→ INFORMATION SHOWN
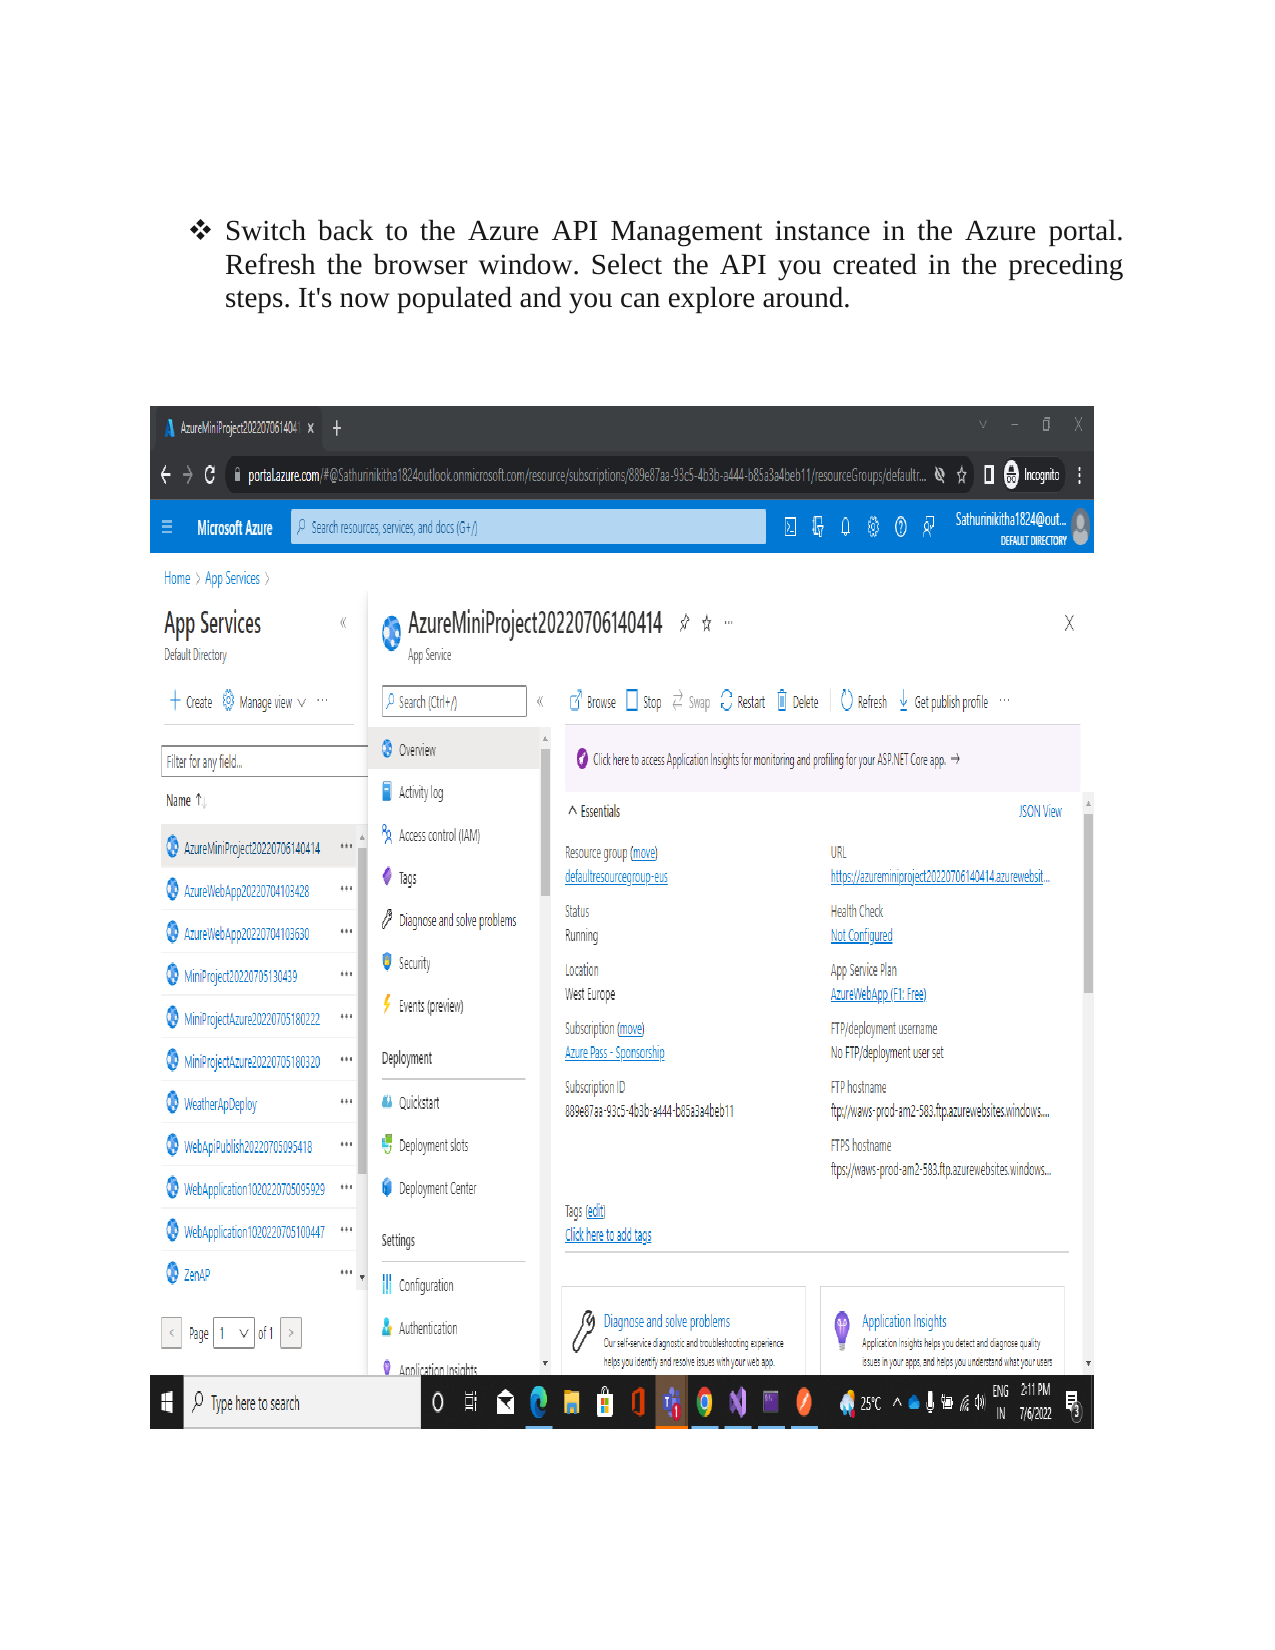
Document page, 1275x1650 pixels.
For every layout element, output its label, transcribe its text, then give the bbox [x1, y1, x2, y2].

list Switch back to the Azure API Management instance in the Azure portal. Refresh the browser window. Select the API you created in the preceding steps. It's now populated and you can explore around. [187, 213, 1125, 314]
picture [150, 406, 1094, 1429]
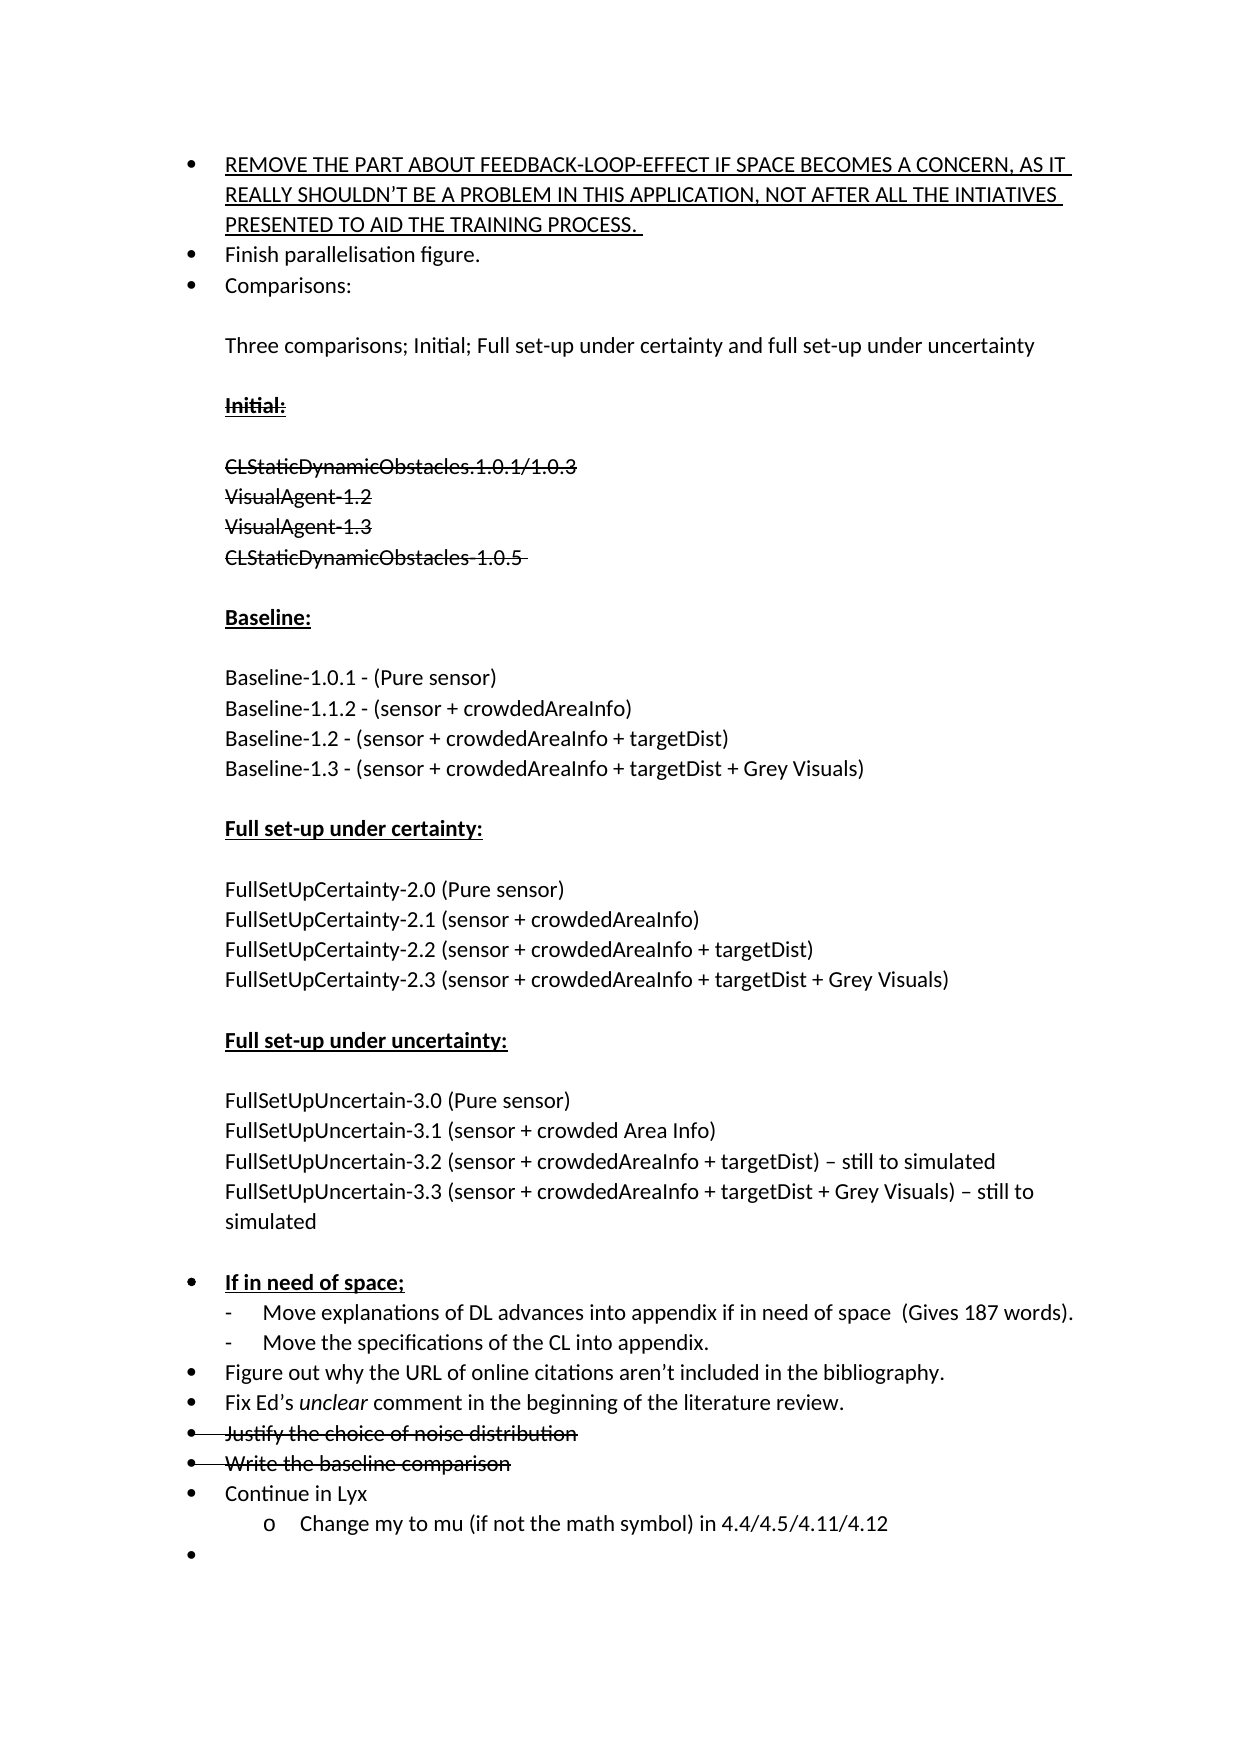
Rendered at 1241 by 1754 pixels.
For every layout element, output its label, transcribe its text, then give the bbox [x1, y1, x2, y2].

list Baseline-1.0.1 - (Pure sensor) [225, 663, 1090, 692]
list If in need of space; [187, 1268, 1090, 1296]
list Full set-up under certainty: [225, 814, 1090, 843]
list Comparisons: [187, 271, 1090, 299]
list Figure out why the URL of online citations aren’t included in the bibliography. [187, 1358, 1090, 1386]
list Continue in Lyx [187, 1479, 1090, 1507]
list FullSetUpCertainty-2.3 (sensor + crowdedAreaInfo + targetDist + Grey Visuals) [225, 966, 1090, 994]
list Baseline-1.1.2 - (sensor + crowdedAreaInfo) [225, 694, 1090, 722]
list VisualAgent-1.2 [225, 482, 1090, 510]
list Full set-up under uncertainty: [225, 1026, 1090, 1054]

→ TASK
Tally the lines in the entries above that hold the string "pixels" and state the tally alone.

→ COMPLETED EXERCISE
2